◆ TASK TO CARRY OUT ◆
Print every entry, word for word, and skip the images.

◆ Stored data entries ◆

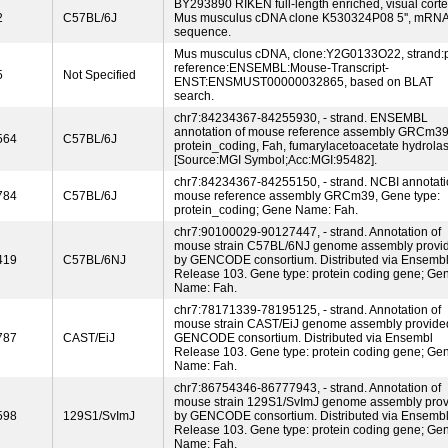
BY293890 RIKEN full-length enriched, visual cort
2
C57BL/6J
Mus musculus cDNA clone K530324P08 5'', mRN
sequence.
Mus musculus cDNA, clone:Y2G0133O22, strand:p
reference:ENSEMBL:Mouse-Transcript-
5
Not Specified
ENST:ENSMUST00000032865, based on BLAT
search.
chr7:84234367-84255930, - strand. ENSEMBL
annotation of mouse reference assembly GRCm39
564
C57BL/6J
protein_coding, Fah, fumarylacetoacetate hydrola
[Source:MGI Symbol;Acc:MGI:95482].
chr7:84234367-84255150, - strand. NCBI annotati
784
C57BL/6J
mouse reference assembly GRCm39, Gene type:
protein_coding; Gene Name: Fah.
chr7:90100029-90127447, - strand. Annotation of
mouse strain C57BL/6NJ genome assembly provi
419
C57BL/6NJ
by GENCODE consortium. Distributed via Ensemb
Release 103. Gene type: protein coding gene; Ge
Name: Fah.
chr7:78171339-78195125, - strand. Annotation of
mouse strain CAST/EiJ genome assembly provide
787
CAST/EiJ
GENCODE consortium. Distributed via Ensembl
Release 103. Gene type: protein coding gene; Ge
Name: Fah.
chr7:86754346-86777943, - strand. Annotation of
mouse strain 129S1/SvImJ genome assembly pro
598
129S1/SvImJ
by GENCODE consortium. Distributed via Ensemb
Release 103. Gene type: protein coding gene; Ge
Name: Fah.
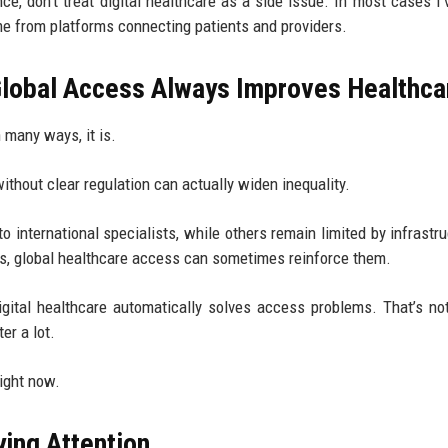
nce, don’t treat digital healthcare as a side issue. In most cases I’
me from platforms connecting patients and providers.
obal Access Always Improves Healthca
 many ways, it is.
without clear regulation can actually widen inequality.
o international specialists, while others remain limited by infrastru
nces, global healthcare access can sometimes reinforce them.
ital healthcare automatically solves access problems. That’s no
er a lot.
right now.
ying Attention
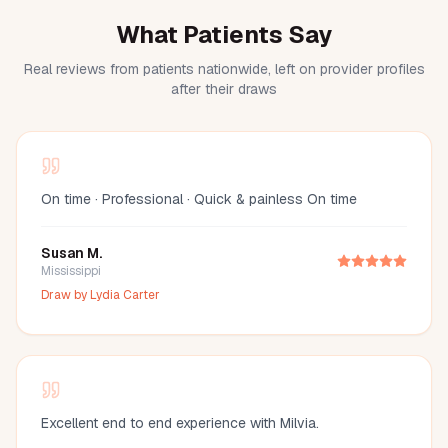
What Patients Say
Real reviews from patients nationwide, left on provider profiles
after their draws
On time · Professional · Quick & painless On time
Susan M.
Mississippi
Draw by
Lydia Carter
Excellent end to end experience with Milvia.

◆ ANSWER BOX ◆
BY293890 RIKEN full-length enriched, visual cort
2
C57BL/6J
Mus musculus cDNA clone K530324P08 5'', mRN
sequence.
Mus musculus cDNA, clone:Y2G0133O22, strand:p
reference:ENSEMBL:Mouse-Transcript-
5
Not Specified
ENST:ENSMUST00000032865, based on BLAT
search.
chr7:84234367-84255930, - strand. ENSEMBL
annotation of mouse reference assembly GRCm39
564
C57BL/6J
protein_coding, Fah, fumarylacetoacetate hydrola
[Source:MGI Symbol;Acc:MGI:95482].
chr7:84234367-84255150, - strand. NCBI annotati
784
C57BL/6J
mouse reference assembly GRCm39, Gene type:
protein_coding; Gene Name: Fah.
chr7:90100029-90127447, - strand. Annotation of
mouse strain C57BL/6NJ genome assembly provi
419
C57BL/6NJ
by GENCODE consortium. Distributed via Ensemb
Release 103. Gene type: protein coding gene; Ge
Name: Fah.
chr7:78171339-78195125, - strand. Annotation of
mouse strain CAST/EiJ genome assembly provide
787
CAST/EiJ
GENCODE consortium. Distributed via Ensembl
Release 103. Gene type: protein coding gene; Ge
Name: Fah.
chr7:86754346-86777943, - strand. Annotation of
mouse strain 129S1/SvImJ genome assembly pro
598
129S1/SvImJ
by GENCODE consortium. Distributed via Ensemb
Release 103. Gene type: protein coding gene; Ge
Name: Fah.
nce, don’t treat digital healthcare as a side issue. In most cases I’
me from platforms connecting patients and providers.
obal Access Always Improves Healthca
 many ways, it is.
without clear regulation can actually widen inequality.
o international specialists, while others remain limited by infrastru
nces, global healthcare access can sometimes reinforce them.
ital healthcare automatically solves access problems. That’s no
er a lot.
right now.
ying Attention
What Patients Say
Real reviews from patients nationwide, left on provider profiles
after their draws
On time · Professional · Quick & painless On time
Susan M.
Mississippi
Draw by
Lydia Carter
Excellent end to end experience with Milvia.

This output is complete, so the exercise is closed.